University of Minnesota President Eric Kaler is asking his governing board to back a 2.5% tuition increase for Minnesota undergraduates on the Twin Cities campus next fall in his final budget plan before he steps down this month.
University of Minnesota president pitches 2.5% tuition hike
Eric Kaler's last budget plan funds raises, adds faculty.
That's slightly more than a 2% hike he had floated this winter — but not high enough to offset the Legislature's move to grant the U only half the funding increase Kaler had requested, officials said. Kaler's roughly $4 billion budget proposal says additional revenue will help the university offer employees a 2.25% salary increase, pay for rising benefit costs and make other investments, such as more faculty in high-demand programs, campus police officers and student advisers. Undergraduates on the U's four campuses in greater Minnesota would see a 1.5% tuition increase under the proposal.
"It was very challenging to put this budget together," said Brian Burnett, the U's senior vice president for finance and operations. "There is no shortage of ideas to make this university better, safer and stronger, but we had to bring regents a balanced budget."
This spring, state lawmakers granted the U $43.5 million more in state funding for the biennium, or a 3.4% increase over two years. Legislators requested that the university limit tuition increases for resident students to 3% and also called for a report explaining how the U tracks administrative costs, which lawmakers have long tried to scrutinize.
The U now receives $673 million a year from the state, or about 17% of its $3.8 billion budget — a portion that has steadily shrunk from almost 40% three decades ago.
University regents will discuss the proposal next week, when they will also host a Friday forum to hear public comments on it. They will vote June 19. Comments can also be submitted online at regents.umn.edu.
Kaler's proposal says investments in higher employee pay and benefits add up to $75 million. The overall proposed budget is about $4.1 billion, a roughly 3% increase.
"The president's top priority is taking care of our most valuable resource, and that is our people," Burnett said. "We are in a national competition for talent."
He said the university had to make some hard choices: Kaler was earlier hoping to offer a 2.5% salary raise. (The U determines raises based on merit, so most employees will receive less or more than that percentage.) He also wanted to grant more funding to the Duluth campus, where student and faculty leaders have argued they get the short shrift in budgeting in recent years. Campus police in the Twin Cities will get three instead of six additional officers.
State undergraduate students now pay $14,693 a year in tuition and fees on the Twin Cities campus. This past winter, regents approved a 10% tuition increase in tuition for out-of-state students.
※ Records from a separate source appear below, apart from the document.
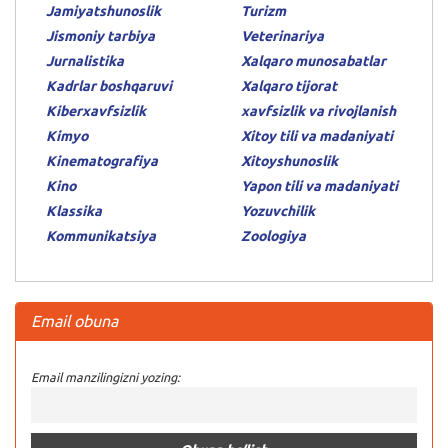
Jamiyatshunoslik
Turizm
Jismoniy tarbiya
Veterinariya
Jurnalistika
Xalqaro munosabatlar
Kadrlar boshqaruvi
Xalqaro tijorat
Kiberxavfsizlik
xavfsizlik va rivojlanish
Kimyo
Xitoy tili va madaniyati
Kinematografiya
Xitoyshunoslik
Kino
Yapon tili va madaniyati
Klassika
Yozuvchilik
Kommunikatsiya
Zoologiya
Email obuna
Email manzilingizni yozing:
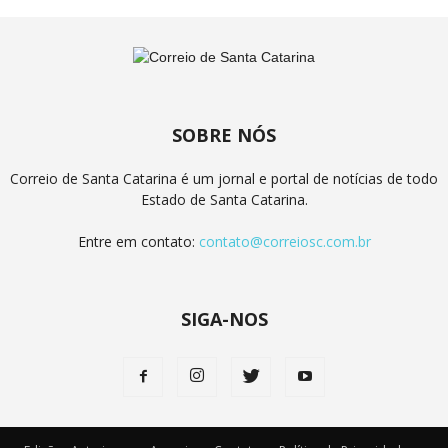
SOBRE NÓS
Correio de Santa Catarina é um jornal e portal de notícias de todo
Estado de Santa Catarina.
Entre em contato:
contato@correiosc.com.br
SIGA-NOS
U officials note that at an average of 1.6% a year annually, undergraduate tuition increases in the Twin Cities during Kaler's seven years at the helm have remained squarely below inflation.
David McMillan, the governing board's chairman, declined to comment on the proposal Friday before he and his colleagues tackle it publicly.
Regent Darrin Rosha, who has pushed for holding the line on tuition, said a proposal that keeps tuition in line with inflation in the Twin Cities and below inflation on other campuses does not appear unreasonable given the state funding constraints. But he wants the university to do more. He said he would like to see the U come up with a long-term strategic plan that will allow it to rein in further increases.
"I'd like to see us make greater headway on the affordability side," he said.
James Farnsworth, a junior and the Twin Cities student government's chief of staff, said he understands keeping tuition flat after the U failed to get lawmakers' backing for its full funding request is hard. To support that request this spring, he traveled to the Capitol, where he said U leaders still have work to do in building good will with legislators.
But, he said, "It's unfortunate that this has to have such an impact on students. At the end of the day, students feel it."
He said for him, the proposed tuition increases revive lingering questions about what the university is doing to rein in administrative and other costs.
Emma Olson, a political science major in Duluth, said she doesn't have a clear understanding of what the extra dollars the U is allocating to her campus will fund after years of budget cuts there. Two faculty members in her department recently left for other jobs, and she said she understands the role of competitive compensation in retaining employees. But she wonders how well the U is balancing that goal with the imperative to keep the university affordable.
"This tuition hike is coming at a time when many students already cannot afford the University of Minnesota system," she said.